Marianna Chaves interpreta que outra alternativa seria decretar a paternidade do primeiro requerido, aquele indicado pela mãe como pai do filho, pelos motivos que ela expõe: “O pedido foi o de reconhecimento de paternidade em relação ao primeiro requerido e apenas subsidiariamente em relação aos dois. Se o primeiro requerido não fosse o pai, certamente arranjaria uma forma de comprovar que efetivamente não o era. Eles se aproveitaram do fato de ser quase impossível diferenciá-los, por meio de exames, mas certamente deveria existir alguma prova (como e-mails, mensagens de telefone, WhatsApp etc.) em que o verdadeiro pai dissesse algo que revelasse a verdade. E, em caso de prejuízo irreversível (a decretação da paternidade), o injustamente prejudicado faria uso de tal prova. Se a mãe da criança e o primeiro requerido já haviam feito exame de DNA, voluntariamente, a negativa posterior desse requerido configura manifesto venire contra factum proprium. Salvo melhor juízo, para o reconhecimento da multiparentalidade deve existir posse de estado de filho ou intenção inequívoca das partes (como no caso das multiparentalidades originárias da reprodução humana assistida)”.

Ela ainda destaca o fato de que não é “impossível” descobrir quem é o verdadeiro pai. “Os chamados gêmeos idênticos não são absolutamente idênticos. Uma análise mais completa do genoma de cada um pode evidenciar mutações, diferenças de um para o outro. Isso vem, inclusive, sendo muito utilizado para solucionar casos de crimes, como estupro, quando o suspeito possui um irmão gêmeo monozigótico. O fato do exame ser complexo e caro não quer dizer nada. Ele existe e é reconhecido pela comunidade científica”, argumenta.

Para a especialista, que atualmente leciona em Timor-Leste, o exame para atestar quem é o verdadeiro pai deveria ter sido feito. “O Estado brasileiro gasta valores infinitamente superiores com coisas e situações infinitamente menos relevantes. Trata-se de uma questão que possui relevância vital na vida de uma criança e que certamente não se repetirá no nosso Judiciário por um bom tempo. Portanto, me parece que o custo não seja fundamento bastante para negativa de realização do exame, partindo da premissa em que o Brasil consagra o princípio do superior interesse da criança. Por fim, penso que os réus deveriam ter sido condenados por litigância de má-fé. Beneficiários ou não da justiça gratuita, os réus não se liberariam do pagamento de tal sanção, que certamente faria com que ambos pensassem duas vezes antes de atentarem novamente contra a dignidade da justiça”, enfatiza.

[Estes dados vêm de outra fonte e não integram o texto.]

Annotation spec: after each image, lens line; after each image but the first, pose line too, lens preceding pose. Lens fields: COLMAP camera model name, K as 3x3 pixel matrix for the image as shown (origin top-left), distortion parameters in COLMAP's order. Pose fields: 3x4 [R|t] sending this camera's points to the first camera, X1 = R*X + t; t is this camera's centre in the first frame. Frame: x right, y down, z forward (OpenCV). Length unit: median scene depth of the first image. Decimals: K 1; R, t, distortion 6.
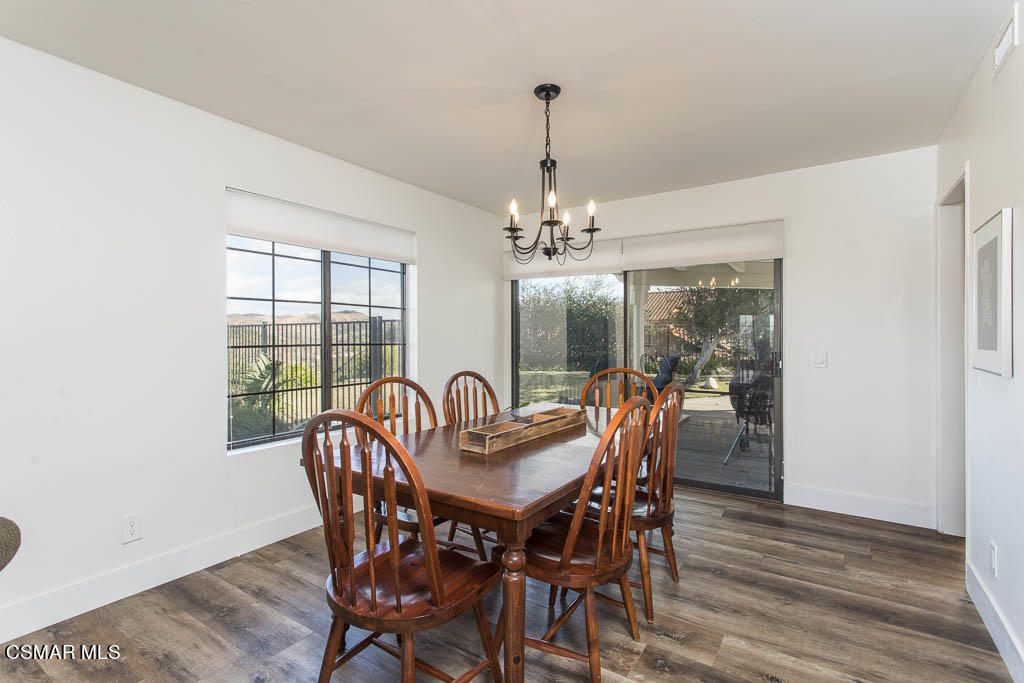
lens RADIAL K [[499.2, 0, 512.0], [0, 499.2, 341.5], [0, 0, 1]] dist [0.013930, -0.000067]
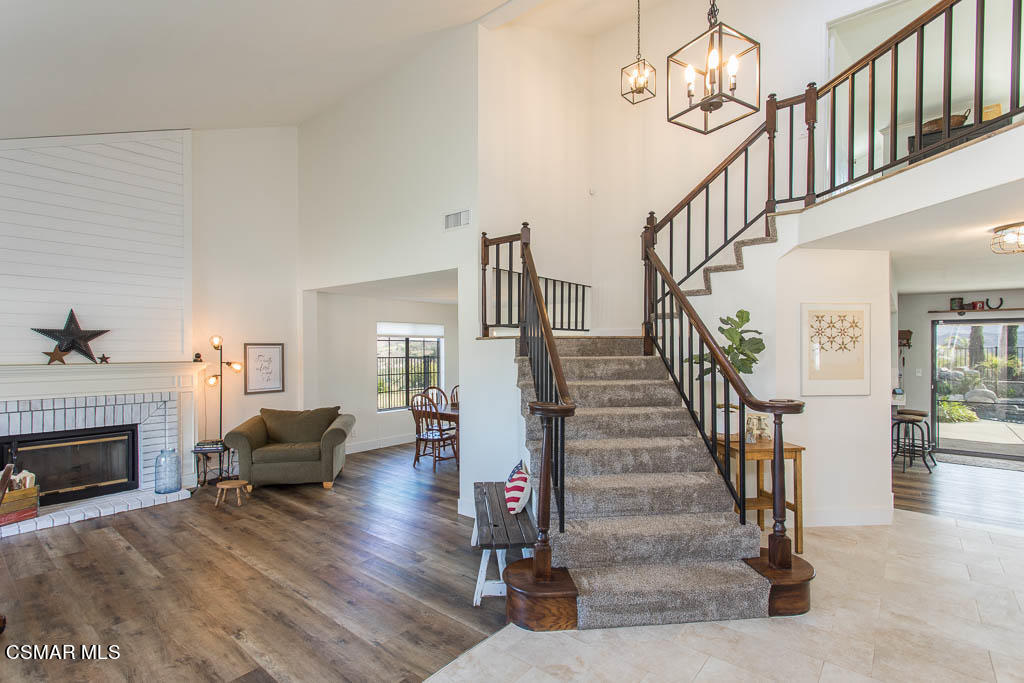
lens RADIAL K [[488.9, 0, 508.3], [0, 488.9, 349.0], [0, 0, 1]] dist [0.001911, 0.000691]
pose [[0.995880, -0.000130, -0.090679, 0.355708], [0.000020, 0.999999, -0.001218, -0.114069], [0.090679, 0.001211, 0.995879, -1.394944]]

DNA acabou com a discussão sobre a vida da genitora

De acordo com Rodrigo da Cunha Pereira, presidente do IBDFAM, “as investigações de paternidade, até a possibilidade de sua revelação pelos exames em DNA, em meados da década de 1980, sempre estiveram envolvidas pela moral sexual que permeia todo o Direito de Família. Até então, as provas levadas ao processo judicial eram documentos que demonstravam alguma relação da mãe com o suposto pai, exame de sangue em que se aproximava ou excluía os tipos sanguíneos, mas principalmente testemunhal. Os depoimentos giravam em torno de se demonstrar o exceptio plurium concubentium, isto é, se a mãe tivesse mais de um relacionamento no período da concepção, o investigado era excluído da paternidade. Neste sentido, a prova pericial de exame em DNA deslocou o eixo da discussão, que era na verdade uma investigação moral da vida da mãe, para uma prova científica”.